Tucked amoung all the helpful hints about how to deal with backaches, sore feat and shifting centers of gravity, came warning about various dangers of eating certain foods, partaking in some activities and the worst-case scenarios of minor ailments. Instead of actually providing information and comfort to women, I think these books add to the stress level unnecessarily. But these books are just the tip of the iceberg in the fear-mongering industry aimed at parents. John Podhoretz discusses the fear industry and how much the media perpetuates the fear.
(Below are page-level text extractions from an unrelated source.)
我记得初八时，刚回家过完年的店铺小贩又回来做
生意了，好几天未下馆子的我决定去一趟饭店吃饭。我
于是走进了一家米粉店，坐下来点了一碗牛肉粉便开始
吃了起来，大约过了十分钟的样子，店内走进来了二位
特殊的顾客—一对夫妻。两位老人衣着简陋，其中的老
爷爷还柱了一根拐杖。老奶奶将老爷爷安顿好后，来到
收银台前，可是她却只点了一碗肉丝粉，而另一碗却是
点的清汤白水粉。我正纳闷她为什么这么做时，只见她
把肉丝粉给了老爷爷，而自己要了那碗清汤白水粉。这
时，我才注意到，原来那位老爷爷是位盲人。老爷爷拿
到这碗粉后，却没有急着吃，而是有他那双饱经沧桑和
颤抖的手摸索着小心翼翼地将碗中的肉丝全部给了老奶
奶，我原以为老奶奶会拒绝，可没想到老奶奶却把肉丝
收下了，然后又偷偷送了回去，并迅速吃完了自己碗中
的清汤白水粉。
Parents are anxious about their children, and when there is no immediate threat to their offspring, their anxieties will seek out something else to worry about. A potential threat may be more anxiety-provoking, in a way, since it causes no worrisome symptoms that can be treated.Look, I worry about my kids, every father does. But I don't obsess about their safety. The fact of the matter is that I was raised in an age when car seats weren't mandatory, bike helmets were unheard of (and I have a scar on my head to prove it) and that no one new about all the "dangers" now lurking about on the off chance they can possibly increase the potential for breast cancer because of some compound that may or may not have seeped into their bottles. I turned out OK as did most of my peers (although I suspect a few were dropped on their heads--but I have no proof as their parents are talking).
The insidious quality of these potential threats is that the putative consequences will appear years if not decades later, like an invisible and silent ticking time bomb.
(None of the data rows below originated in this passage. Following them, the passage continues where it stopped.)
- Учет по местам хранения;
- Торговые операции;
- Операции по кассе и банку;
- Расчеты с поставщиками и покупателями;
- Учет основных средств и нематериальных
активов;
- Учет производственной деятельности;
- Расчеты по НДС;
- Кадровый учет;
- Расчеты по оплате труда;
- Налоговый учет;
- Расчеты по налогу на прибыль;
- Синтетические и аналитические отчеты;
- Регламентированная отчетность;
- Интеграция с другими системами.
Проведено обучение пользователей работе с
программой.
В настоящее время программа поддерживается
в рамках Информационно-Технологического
Reports about these possible hazards represent a new kind of voyeuristic bad news. It used to be said, "if it bleeds, it leads." In other words, acts of violence were news.
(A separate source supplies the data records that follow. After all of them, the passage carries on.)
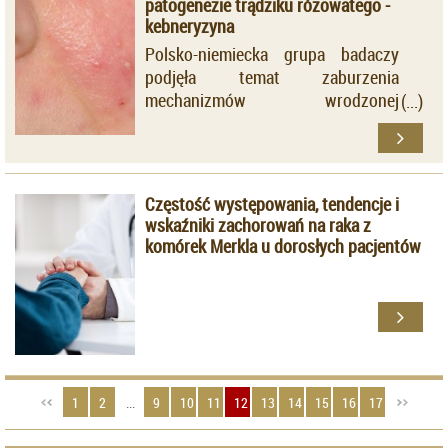
patogenezie trądziku różowatego -
rogowacenia słonecznego.
kebneryzyna
Polsko-niemiecka grupa badaczy
podjęła temat zaburzenia
mechanizmów wrodzonej
odpowiedzi immunologicznej,
biorących udział w patogenezie
trądziku różowatego. Grupę
badawczą stanowiło 6 pacjentów z
Częstość występowania, tendencje i
rozpoznaniem
rosacea
o nasileniu
wskaźniki zachorowań na raka z
umiarkowanym i ciężkim.
komórek Merkla u dorosłych pacjentów
1
2
...
9
10
11
12
13
14
15
16
17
Now the mere threat of potential injury to children is news - because parental anxiety gives such stories exactly the kind of addictive kick that the news business desperately wants to generate in its audience.
And then there is the fact that even a skeptical and relatively new parent like me can't just dismiss these worries out of hand, the way I did before I had kids.
The fact is that scaring parents is big business. Hundreds of books and thousands of studies have comsumed billions of dollars to make parents worry about something that affects less than 1 tenth of one percent of babies. Parents are constantly bombarded by this warning and that concern. The media makes Himalayas out of soem minor report dealing with six kids in the United States "Your's Could Be Next!!!"
I find there is enough to worry about my kids jumping off their bed into the dresser or trying to be a trapeze artist on a tree branch that is far more likely to happen than being contaminated by bisphenol A. There are enough common dangers to so concerned with remote possibilities.
Worrying about all these "dangers" takes the fun out of being a dad and who wants that.